* [Data supplied]:
◆ ◆ ◆ ◆ ◆
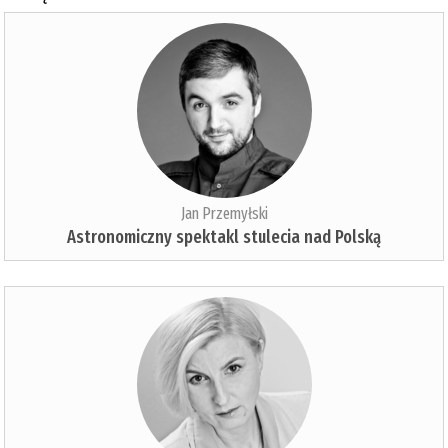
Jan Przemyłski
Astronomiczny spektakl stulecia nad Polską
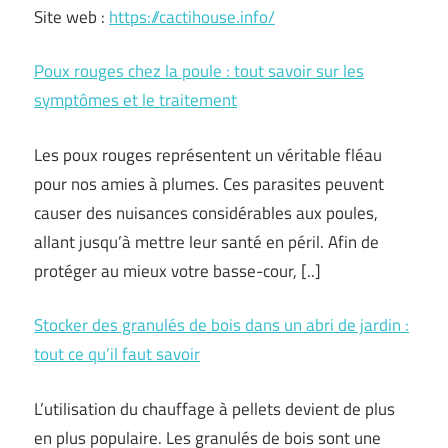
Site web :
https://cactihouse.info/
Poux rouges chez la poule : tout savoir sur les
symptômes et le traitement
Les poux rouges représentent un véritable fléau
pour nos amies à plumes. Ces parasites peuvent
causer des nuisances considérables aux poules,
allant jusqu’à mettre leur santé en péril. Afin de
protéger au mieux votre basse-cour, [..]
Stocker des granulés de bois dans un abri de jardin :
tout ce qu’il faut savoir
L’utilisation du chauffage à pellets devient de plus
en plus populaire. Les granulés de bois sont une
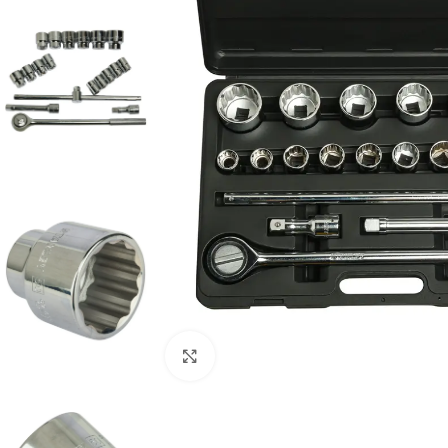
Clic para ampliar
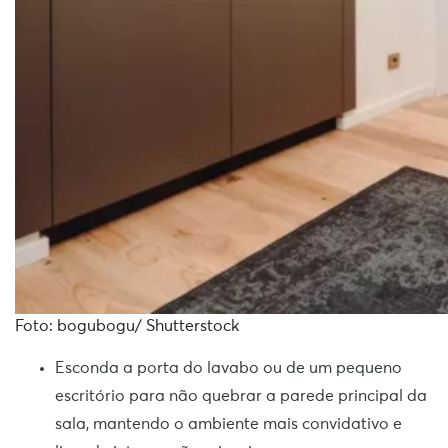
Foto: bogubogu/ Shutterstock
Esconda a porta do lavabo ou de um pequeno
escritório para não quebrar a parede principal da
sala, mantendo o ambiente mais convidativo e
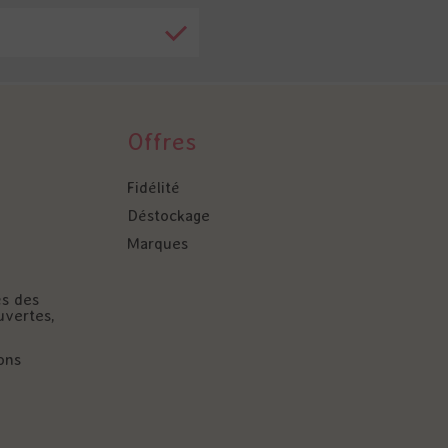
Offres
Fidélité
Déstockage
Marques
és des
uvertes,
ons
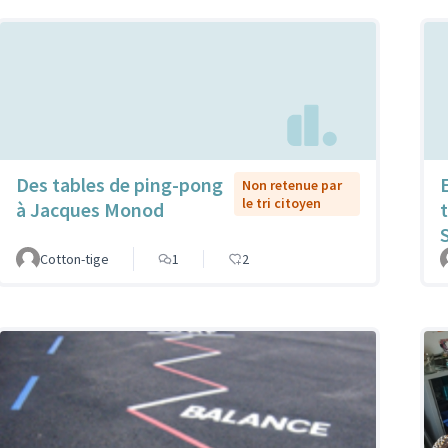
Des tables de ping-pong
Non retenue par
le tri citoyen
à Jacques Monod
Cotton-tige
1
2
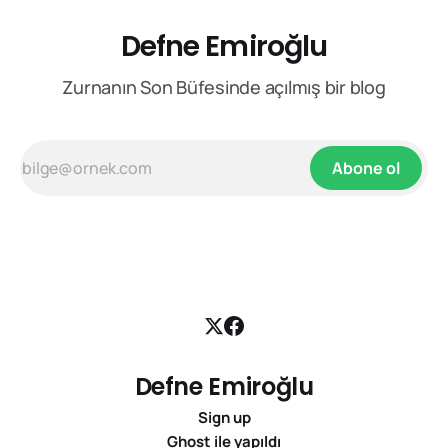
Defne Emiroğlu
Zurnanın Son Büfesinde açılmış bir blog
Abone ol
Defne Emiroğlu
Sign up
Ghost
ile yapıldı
◆ ◆ ◆ ◆ ◆
Rewrite the text read from all the records above, changing "Offres" to "Promotions" and keeping everything else the same. Leave the pictures out of the output.

Jan Przemyłski
Astronomiczny spektakl stulecia nad Polską
Site web :
https://cactihouse.info/
Poux rouges chez la poule : tout savoir sur les
symptômes et le traitement
Les poux rouges représentent un véritable fléau
pour nos amies à plumes. Ces parasites peuvent
causer des nuisances considérables aux poules,
allant jusqu’à mettre leur santé en péril. Afin de
protéger au mieux votre basse-cour, [..]
Stocker des granulés de bois dans un abri de jardin :
tout ce qu’il faut savoir
L’utilisation du chauffage à pellets devient de plus
en plus populaire. Les granulés de bois sont une
Clic para ampliar
Foto: bogubogu/ Shutterstock
Esconda a porta do lavabo ou de um pequeno
escritório para não quebrar a parede principal da
sala, mantendo o ambiente mais convidativo e
Promotions
Fidélité
Déstockage
Marques
és des
uvertes,
ons
Des tables de ping-pong
Non retenue par
le tri citoyen
à Jacques Monod
Cotton-tige
1
2
Defne Emiroğlu
Zurnanın Son Büfesinde açılmış bir blog
Abone ol
Defne Emiroğlu
Sign up
Ghost
ile yapıldı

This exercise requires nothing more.